> Problem details:
Leave the pictures aside and give back every entry below word for word.

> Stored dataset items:
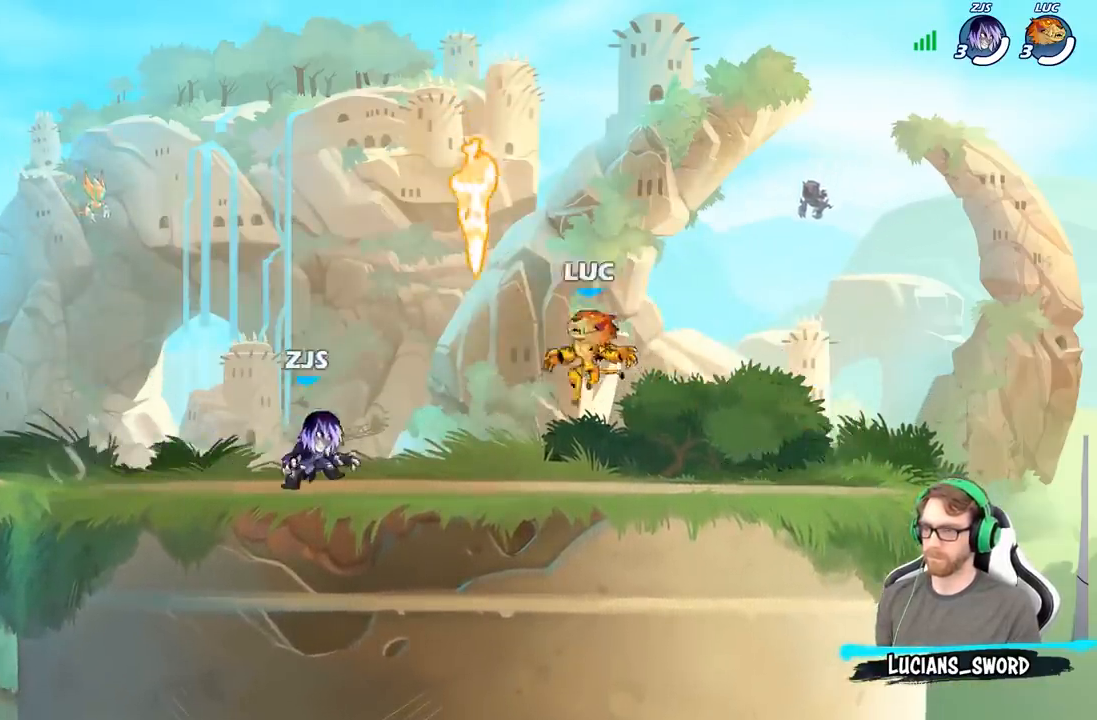
{"buttons": [], "left_stick": "down", "right_stick": "center", "events": [[133, "R1", "down"], [150, "left_stick", "right"], [200, "R1", "up"], [250, "A", "down"], [250, "R2", "down"], [400, "A", "up"], [400, "R2", "up"], [500, "left_stick", "down"]]}
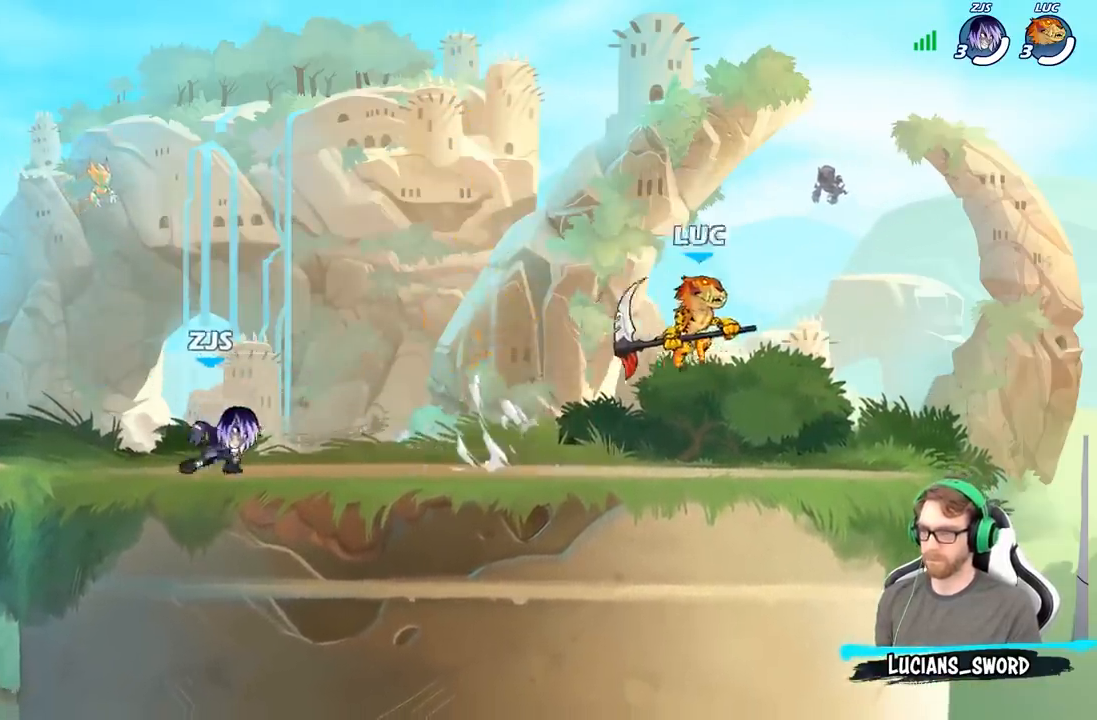
{"buttons": [], "left_stick": "up-left", "right_stick": "center", "events": [[167, "left_stick", "left"], [300, "left_stick", "right"], [417, "left_stick", "up-left"]]}
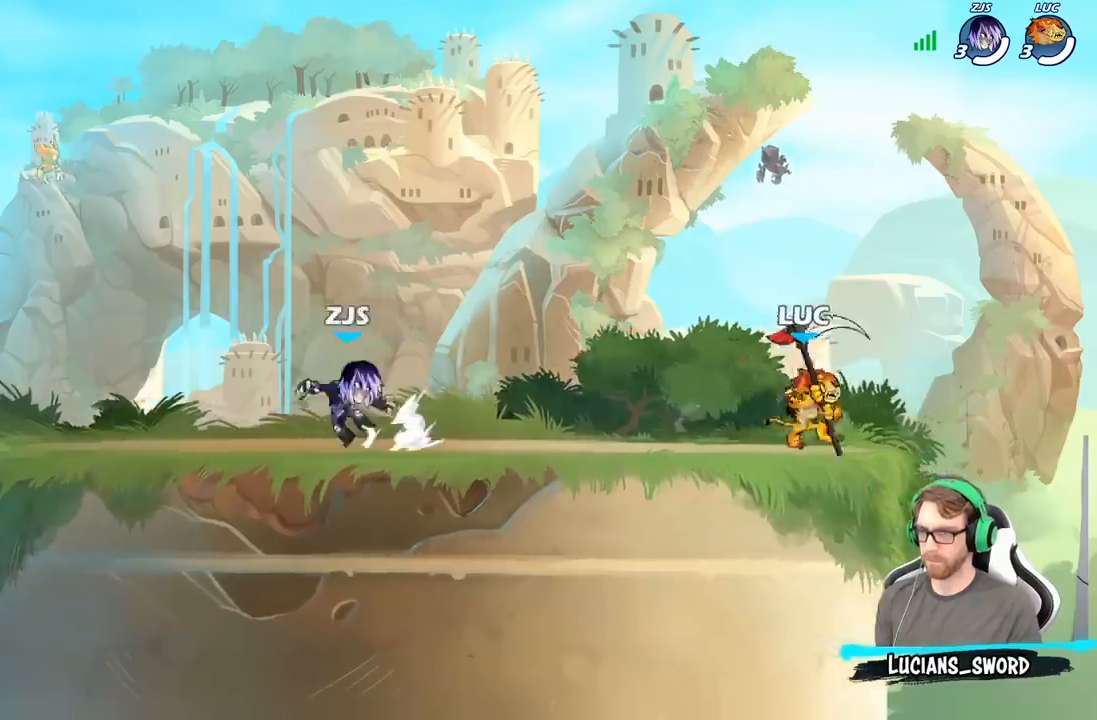
{"buttons": [], "left_stick": "left", "right_stick": "center", "events": [[33, "left_stick", "right"], [133, "left_stick", "up-left"], [217, "left_stick", "right"], [317, "left_stick", "up-left"], [383, "left_stick", "right"], [450, "left_stick", "left"]]}
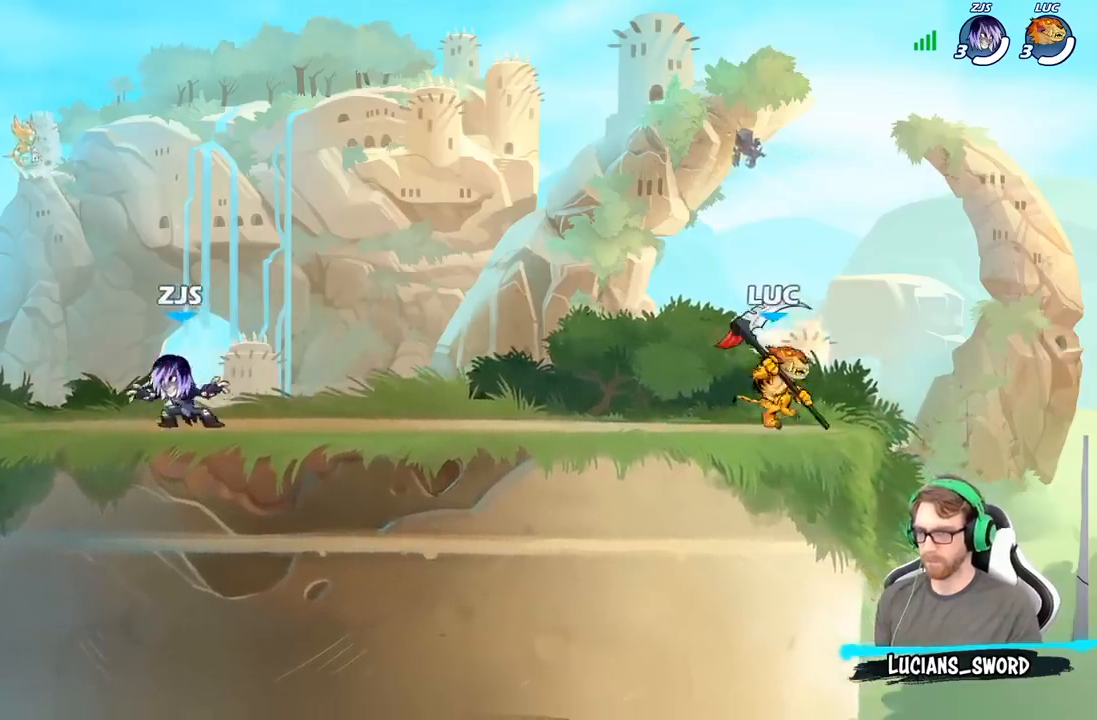
{"buttons": [], "left_stick": "right", "right_stick": "center", "events": [[33, "left_stick", "center"], [100, "left_stick", "up-left"], [183, "left_stick", "center"], [233, "left_stick", "up"], [317, "left_stick", "right"], [367, "left_stick", "up"], [450, "left_stick", "right"]]}
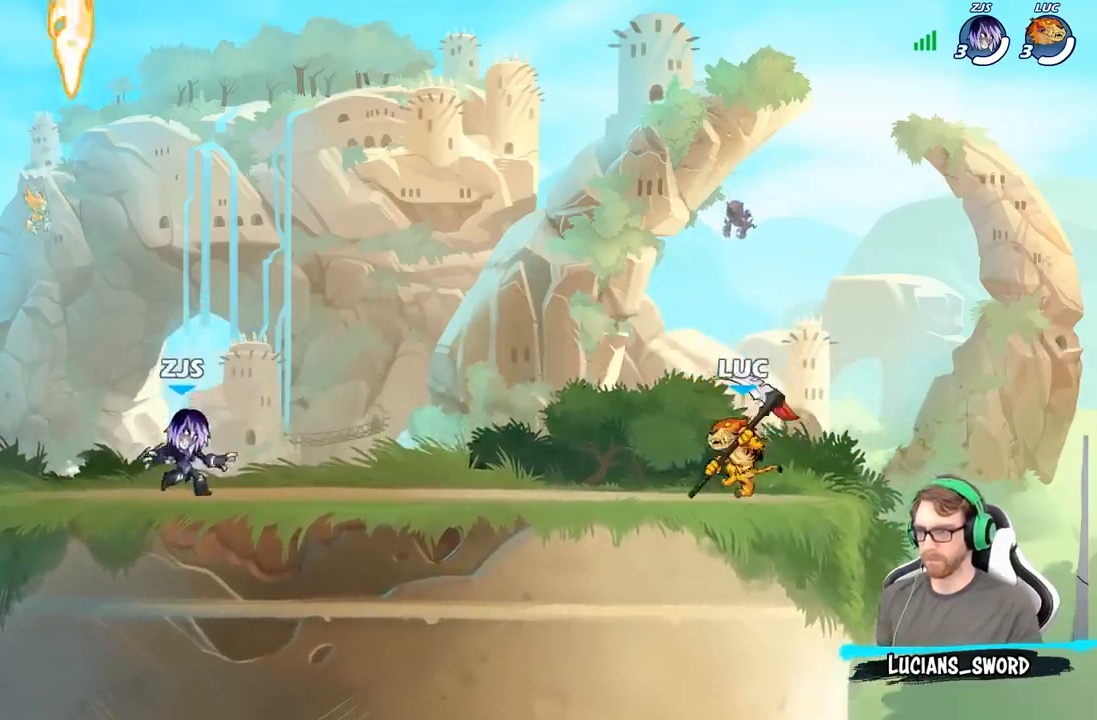
{"buttons": ["B"], "left_stick": "down-left", "right_stick": "center", "events": [[83, "left_stick", "up-left"], [200, "left_stick", "right"], [283, "left_stick", "left"], [367, "left_stick", "down-left"], [450, "B", "down"]]}
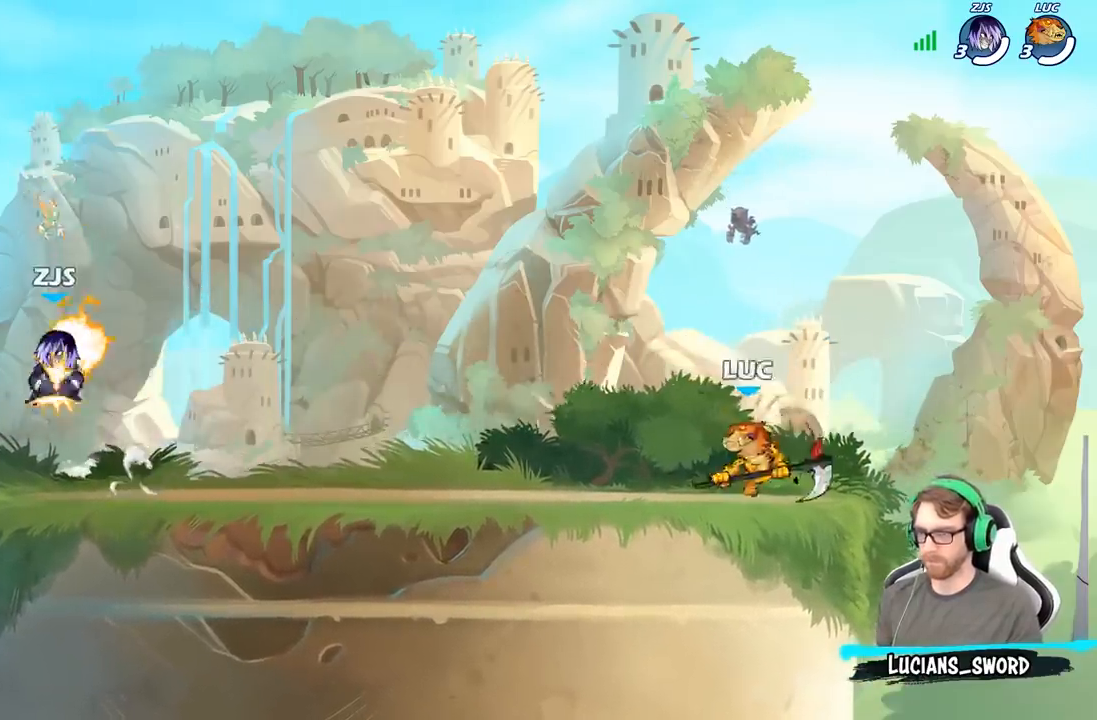
{"buttons": [], "left_stick": "center", "right_stick": "center", "events": [[33, "left_stick", "center"], [67, "B", "up"]]}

> Answer space:
{"buttons": [], "left_stick": "down", "right_stick": "center", "events": [[133, "R1", "down"], [150, "left_stick", "right"], [200, "R1", "up"], [250, "A", "down"], [250, "R2", "down"], [400, "A", "up"], [400, "R2", "up"], [500, "left_stick", "down"]]}
{"buttons": [], "left_stick": "up-left", "right_stick": "center", "events": [[167, "left_stick", "left"], [300, "left_stick", "right"], [417, "left_stick", "up-left"]]}
{"buttons": [], "left_stick": "left", "right_stick": "center", "events": [[33, "left_stick", "right"], [133, "left_stick", "up-left"], [217, "left_stick", "right"], [317, "left_stick", "up-left"], [383, "left_stick", "right"], [450, "left_stick", "left"]]}
{"buttons": [], "left_stick": "right", "right_stick": "center", "events": [[33, "left_stick", "center"], [100, "left_stick", "up-left"], [183, "left_stick", "center"], [233, "left_stick", "up"], [317, "left_stick", "right"], [367, "left_stick", "up"], [450, "left_stick", "right"]]}
{"buttons": ["B"], "left_stick": "down-left", "right_stick": "center", "events": [[83, "left_stick", "up-left"], [200, "left_stick", "right"], [283, "left_stick", "left"], [367, "left_stick", "down-left"], [450, "B", "down"]]}
{"buttons": [], "left_stick": "center", "right_stick": "center", "events": [[33, "left_stick", "center"], [67, "B", "up"]]}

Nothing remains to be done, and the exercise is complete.